▶ _EXCERPT PROVIDED_:
==========
О. Chernenko*, V. Prishedko, O. Chernenko, R. Mylostyvyi, N. Shulzhenko and O. Bordunova
Abstract
The aim of this study was to determine the association between bulls with different resistance to stress and the morphological and histological characteristics of the testicles and epididymis, and quantitative and qualitative indicators of sperm production for the first three years of their use on a regional breeding holding. Based on cortisol concentrations before and after stress, bulls were divided into two groups, the first with higher stress resistance (n=9) and the second with lower stress resistance (n=7). Animals of the second group had a 11.9% higher incidence of rejected sperm due to poor quality. Animals with a higher stress resistance had a 16.6% larger relative area of the seminal canals, higher weight of the testicles, larger size of the testicles, in both length and width, higher weight of the testicular appendage, and better development of the two testicular appendages. The adaptive capacity of breeding bulls should be selectively improved to evaluate their stress resistance according to the cortisol concentrations before and one hour after stress. When completing herds, it is preferable to use animals with a higher resistance to stress.
Key words: bulls; morphological and histological characteristics of the testicles; sperm quality
Introduction
In the scientific literature, there is limited information on the results of studies on stress resistance in breeding bulls for their selection to breed high-value stress-resistant animals. More attention is paid to the study of factors that cause stress in animals, particularly those that can cause the greatest damage to their health, sperm production and sperm quality (Grandin, 1997; Brito et al., 2002). An influence of high and low temperatures on reproduction function has been determined in some countries (Armstrong, 1994; de la Sota et al., 1998).
The presence or absence of hypercorticism in animals under the influence of negative factors are used as test signs for determining the level of stress in the organism: transportation, thermal stress, dehorning (Jonstont and Bukland, 1976), and in these cases, the time of peak blood cortisol concentrations is determined (Jonstont and Bukland, 1976; Leining et al., 1980; Welsh and Johnson, 1981).
However, such an approach does not reveal all stress mechanisms (Hahn et al., 1992). Heat stress has been found to cause sperm abnormalities, the integrity of the acrosome and plasma membrane of both fresh and thawed sperm of bulls (Ahirwar et al., 2018). In some stress-reaction studies, the activity of aminotransferases and creatine phosphate kinase was tested (Grandin, 1997; Cordoba et al., 2007).
There are studies of stress reactions in the dynamics of body temperature of animals by monitoring body changes using a special sensor installed on the body to measure body temperature every 30 minutes during the day and over several days. A significant influence of thermal stress on the quantitative and qualitative signs of sperm production has been revealed, though some researchers found no significant violations of the reproduction function of animals in response to heat (Brito et al., 2002). Chrousos (2000) found that the decomposition of substances prevails over their synthesis in a young animal under stress, in order to overcome stress and restore homeostasis. Mechanisms include gluconeogenesis, processes of reamination, changes in metabolism, and blocking of somatotrophin hormone receptors. All this prevents mitosis, since the body’s primary task is to save energy and obtain more energy to overcome the negative effects of stress. For these reasons, the formation of animals in early ontogenesis and their spermatogenesis can be slowed (Al-Kanaan et al., 2015).
==========
▶ _EXERCISE INSTRUCTIONS_:
Please retype the excerpt on bull stress resistance from "Key words: bulls;" to "et al., 1998).". Draw only on the excerpt on bull stress resistance above.

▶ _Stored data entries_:
==========
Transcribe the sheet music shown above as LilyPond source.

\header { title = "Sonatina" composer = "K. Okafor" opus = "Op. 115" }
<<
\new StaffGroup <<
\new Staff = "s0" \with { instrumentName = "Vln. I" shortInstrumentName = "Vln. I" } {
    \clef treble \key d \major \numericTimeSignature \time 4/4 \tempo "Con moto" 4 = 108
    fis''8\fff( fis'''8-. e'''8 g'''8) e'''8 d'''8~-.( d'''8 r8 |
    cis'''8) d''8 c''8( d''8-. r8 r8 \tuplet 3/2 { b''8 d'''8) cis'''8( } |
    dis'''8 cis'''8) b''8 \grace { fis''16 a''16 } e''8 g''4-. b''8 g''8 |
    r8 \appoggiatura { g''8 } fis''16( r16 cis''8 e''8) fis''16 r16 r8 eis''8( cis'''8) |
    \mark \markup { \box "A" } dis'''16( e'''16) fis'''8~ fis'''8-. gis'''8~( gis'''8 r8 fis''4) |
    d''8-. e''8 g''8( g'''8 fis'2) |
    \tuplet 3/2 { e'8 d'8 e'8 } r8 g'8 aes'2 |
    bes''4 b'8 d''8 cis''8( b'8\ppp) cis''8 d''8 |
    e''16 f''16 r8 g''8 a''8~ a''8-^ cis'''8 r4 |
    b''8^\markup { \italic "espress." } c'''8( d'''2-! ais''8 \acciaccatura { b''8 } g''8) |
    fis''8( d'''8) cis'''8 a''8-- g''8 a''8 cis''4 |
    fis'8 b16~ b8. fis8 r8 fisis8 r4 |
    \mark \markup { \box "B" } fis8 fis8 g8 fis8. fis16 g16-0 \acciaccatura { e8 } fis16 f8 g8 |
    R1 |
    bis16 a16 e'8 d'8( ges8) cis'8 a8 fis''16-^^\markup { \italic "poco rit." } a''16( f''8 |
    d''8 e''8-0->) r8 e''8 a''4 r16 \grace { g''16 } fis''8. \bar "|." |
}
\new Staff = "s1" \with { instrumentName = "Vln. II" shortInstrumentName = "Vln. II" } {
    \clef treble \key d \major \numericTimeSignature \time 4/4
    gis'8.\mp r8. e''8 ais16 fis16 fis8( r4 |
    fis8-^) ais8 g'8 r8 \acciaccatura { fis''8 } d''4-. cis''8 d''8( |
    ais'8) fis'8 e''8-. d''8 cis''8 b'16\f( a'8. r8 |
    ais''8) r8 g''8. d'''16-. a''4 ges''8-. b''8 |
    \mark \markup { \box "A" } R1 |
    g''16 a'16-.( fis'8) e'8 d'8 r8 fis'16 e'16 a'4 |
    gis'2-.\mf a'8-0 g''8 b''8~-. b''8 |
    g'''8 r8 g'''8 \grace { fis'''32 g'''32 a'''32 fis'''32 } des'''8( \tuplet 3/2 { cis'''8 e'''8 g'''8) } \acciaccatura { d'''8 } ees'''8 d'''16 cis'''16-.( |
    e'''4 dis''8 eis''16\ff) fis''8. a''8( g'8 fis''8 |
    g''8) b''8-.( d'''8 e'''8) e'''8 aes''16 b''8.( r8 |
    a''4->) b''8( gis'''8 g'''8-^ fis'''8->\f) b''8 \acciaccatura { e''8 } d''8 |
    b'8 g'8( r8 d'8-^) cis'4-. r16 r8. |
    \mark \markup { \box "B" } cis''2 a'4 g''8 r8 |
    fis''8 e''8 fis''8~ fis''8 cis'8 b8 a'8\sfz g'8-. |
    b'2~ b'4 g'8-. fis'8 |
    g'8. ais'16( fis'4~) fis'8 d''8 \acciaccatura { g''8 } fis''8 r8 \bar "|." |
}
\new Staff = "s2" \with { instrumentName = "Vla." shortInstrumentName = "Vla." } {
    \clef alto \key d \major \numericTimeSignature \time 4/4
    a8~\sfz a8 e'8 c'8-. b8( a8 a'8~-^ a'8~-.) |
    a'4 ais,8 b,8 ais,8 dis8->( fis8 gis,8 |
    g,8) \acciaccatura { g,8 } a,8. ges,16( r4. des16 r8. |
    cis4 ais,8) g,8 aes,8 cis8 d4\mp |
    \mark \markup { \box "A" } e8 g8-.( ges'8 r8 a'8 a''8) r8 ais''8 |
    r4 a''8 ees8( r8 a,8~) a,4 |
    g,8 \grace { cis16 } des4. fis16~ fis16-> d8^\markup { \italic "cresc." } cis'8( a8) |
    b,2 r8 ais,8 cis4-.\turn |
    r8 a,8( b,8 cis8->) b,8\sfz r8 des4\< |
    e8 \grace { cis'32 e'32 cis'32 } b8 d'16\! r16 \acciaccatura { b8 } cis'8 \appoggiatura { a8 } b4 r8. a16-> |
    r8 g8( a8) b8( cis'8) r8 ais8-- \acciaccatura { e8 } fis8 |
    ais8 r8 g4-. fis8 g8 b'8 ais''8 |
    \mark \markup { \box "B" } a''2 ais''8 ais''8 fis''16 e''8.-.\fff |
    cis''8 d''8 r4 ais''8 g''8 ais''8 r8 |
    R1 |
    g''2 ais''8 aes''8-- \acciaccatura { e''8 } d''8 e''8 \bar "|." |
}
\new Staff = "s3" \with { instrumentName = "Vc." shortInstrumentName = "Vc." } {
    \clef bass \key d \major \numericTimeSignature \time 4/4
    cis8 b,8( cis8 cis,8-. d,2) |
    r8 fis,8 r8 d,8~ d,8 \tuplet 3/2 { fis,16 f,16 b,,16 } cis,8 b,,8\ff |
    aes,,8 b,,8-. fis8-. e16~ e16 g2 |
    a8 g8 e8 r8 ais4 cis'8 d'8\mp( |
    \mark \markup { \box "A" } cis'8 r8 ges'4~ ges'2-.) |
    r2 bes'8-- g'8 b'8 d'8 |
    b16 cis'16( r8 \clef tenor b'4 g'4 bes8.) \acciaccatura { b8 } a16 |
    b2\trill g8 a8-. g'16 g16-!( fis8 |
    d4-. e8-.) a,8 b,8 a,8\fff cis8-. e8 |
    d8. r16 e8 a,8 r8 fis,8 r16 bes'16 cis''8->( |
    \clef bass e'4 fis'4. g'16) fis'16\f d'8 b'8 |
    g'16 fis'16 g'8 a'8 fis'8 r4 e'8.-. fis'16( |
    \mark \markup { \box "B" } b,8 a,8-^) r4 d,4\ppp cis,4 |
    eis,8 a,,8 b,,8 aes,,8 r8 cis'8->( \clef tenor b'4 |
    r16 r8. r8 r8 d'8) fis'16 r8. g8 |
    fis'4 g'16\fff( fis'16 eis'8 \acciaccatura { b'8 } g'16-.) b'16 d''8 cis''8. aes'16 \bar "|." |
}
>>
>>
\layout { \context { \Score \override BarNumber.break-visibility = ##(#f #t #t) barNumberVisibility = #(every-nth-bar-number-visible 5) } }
==========
▶ _SOLUTION TO THIS EXERCISE_:
Key words: bulls; morphological and histological characteristics of the testicles; sperm quality
Introduction
In the scientific literature, there is limited information on the results of studies on stress resistance in breeding bulls for their selection to breed high-value stress-resistant animals. More attention is paid to the study of factors that cause stress in animals, particularly those that can cause the greatest damage to their health, sperm production and sperm quality (Grandin, 1997; Brito et al., 2002). An influence of high and low temperatures on reproduction function has been determined in some countries (Armstrong, 1994; de la Sota et al., 1998).